_Exercise_
In the stretch from the start of the data through the line containing "I am currently a", swap "majored" for "specialized" and keep everything else the same. Leave the pictures out of your answer.

........

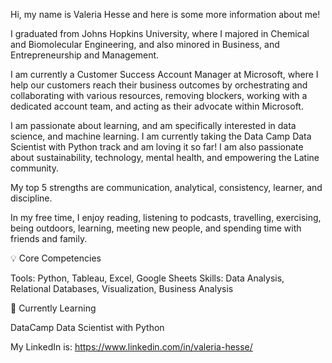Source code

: Hi, my name is Valeria Hesse and here is some more information about me!

I graduated from Johns Hopkins University, where I majored in Chemical and Biomolecular Engineering, and also minored in Business, and Entrepreneurship and Management. 

I am currently a Customer Success Account Manager at Microsoft, where I help our customers reach their business outcomes by orchestrating and collaborating with various resources, removing blockers, working with a dedicated account team, and acting as their advocate within Microsoft. 

I am passionate about learning, and am specifically interested in data science, and machine learning. I am currently taking the Data Camp Data Scientist with Python track and am loving it so far! I am also passionate about sustainability, technology, mental health, and empowering the Latine community.

My top 5 strengths are communication, analytical, consistency, learner, and discipline. 

In my free time, I enjoy reading, listening to podcasts, travelling, exercising, being outdoors, learning, meeting new people, and spending time with friends and family.

💡 Core Competencies

Tools: Python, Tableau, Excel, Google Sheets
Skills: Data Analysis, Relational Databases, Visualization, Business Analysis

📝 Currently Learning

DataCamp Data Scientist with Python

My LinkedIn is: https://www.linkedin.com/in/valeria-hesse/ 
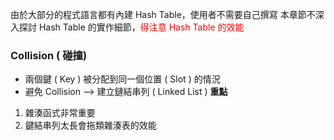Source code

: 由於大部分的程式語言都有內建 Hash Table，使用者不需要自己撰寫
本章節不深入探討 Hash Table 的實作細節，<font color="red">得注意 Hash Table 的效能 </font>
### Collision ( 碰撞)
- 兩個鍵 ( Key ) 被分配到同一個位置 ( Slot ) 的情況
- 避免 Collision --> 建立鏈結串列 ( Linked List )
**重點**
1. 雜湊函式非常重要
2. 鍵結串列太長會拖類雜湊表的效能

........

_Written answer_
Source code

: Hi, my name is Valeria Hesse and here is some more information about me!

I graduated from Johns Hopkins University, where I specialized in Chemical and Biomolecular Engineering, and also minored in Business, and Entrepreneurship and Management. 

I am currently a Customer Success Account Manager at Microsoft, where I help our customers reach their business outcomes by orchestrating and collaborating with various resources, removing blockers, working with a dedicated account team, and acting as their advocate within Microsoft. 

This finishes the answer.